Epithelial-Mesenchymal Transition Shapes the Lipotoxic Response of Colon Cancer Cells to Palmitic Acid

Francesco Vari, Ilaria Serra, Elisa Bisconti, Eleonora Stanca, Antonella Raffo-Romero, Sarah Mehenni, Yanis Zirem, Daniele Vergara, Isabelle Fournier, Anna Maria Giudetti, Michel Salzet

Mol Cell Proteomics
https://doi.org/10.1016/j.mcpro.2026.101554

Abstract

Saturated fatty acids such as palmitic acid (PA) can induce lipotoxic stress, whereas monounsaturated fatty acids like oleic acid (OA) often promote adaptive responses through lipid droplets (LDs) formation. Here, we reveal that epithelial-mesenchymal transition (EMT) profoundly influences the lipotoxic response of colorectal cancer cells.

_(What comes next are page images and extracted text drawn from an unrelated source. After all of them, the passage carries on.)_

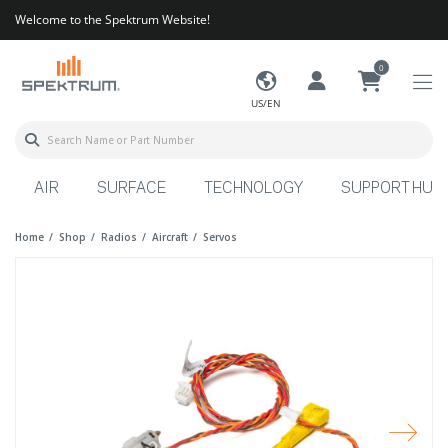
Welcome to the Spektrum Website!
0
US/EN
AIR
SURFACE
TECHNOLOGY
SUPPORT HUB
Home
Shop
Radios
Aircraft
Servos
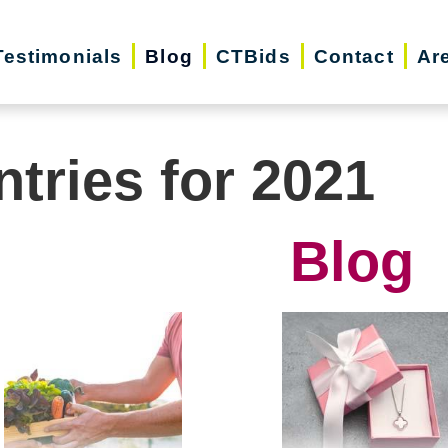
Testimonials
Blog
CTBids
Contact
Ar
ntries for 2021
Blog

Using the epithelial-like HCT15 and mesenchymal-like HCT116 cell lines, we combined proteomic, metabolic, and imaging analyses to elucidate how EMT status determines lipid storage capacity and resistance to PA-induced toxicity. A basal proteomic profiling highlighted a striking divergence in metabolic changes: HCT15 cells displayed enhanced glycolysis and reduced expression of LDs biogenesis proteins, while HCT116 cells exhibited oxidative metabolism and a “lipid-rich” proteomic signature enriched in PLIN2, GPAT3, and DGAT1. Functionally, PA triggered massive cytotoxicity and failed to induce LDs in HCT15 cells, correlating with DGAT1/2 downregulation and suppressed triacylglycerol synthesis. In contrast, HCT116 cells showed modest LDs accumulation, preserved mitochondrial function, and strong resistance to lipotoxic stress. OA treatment restored LDs formation and cell viability in both models, underscoring the protective role of unsaturated fatty acids. Notably, forced EMT induction in HCT15 cells by PMA markedly enhanced LDs accumulation and reduced PA-induced death, confirming that EMT confers metabolic plasticity and lipid-buffering capacity. These findings demonstrate that EMT status modulates differential lipid handling and stress adaptation in colon cancer cells, linking mesenchymal transition to enhanced LDs biogenesis and survival under lipotoxic conditions. Data are available via ProteomeXchange with identifier PXD071641.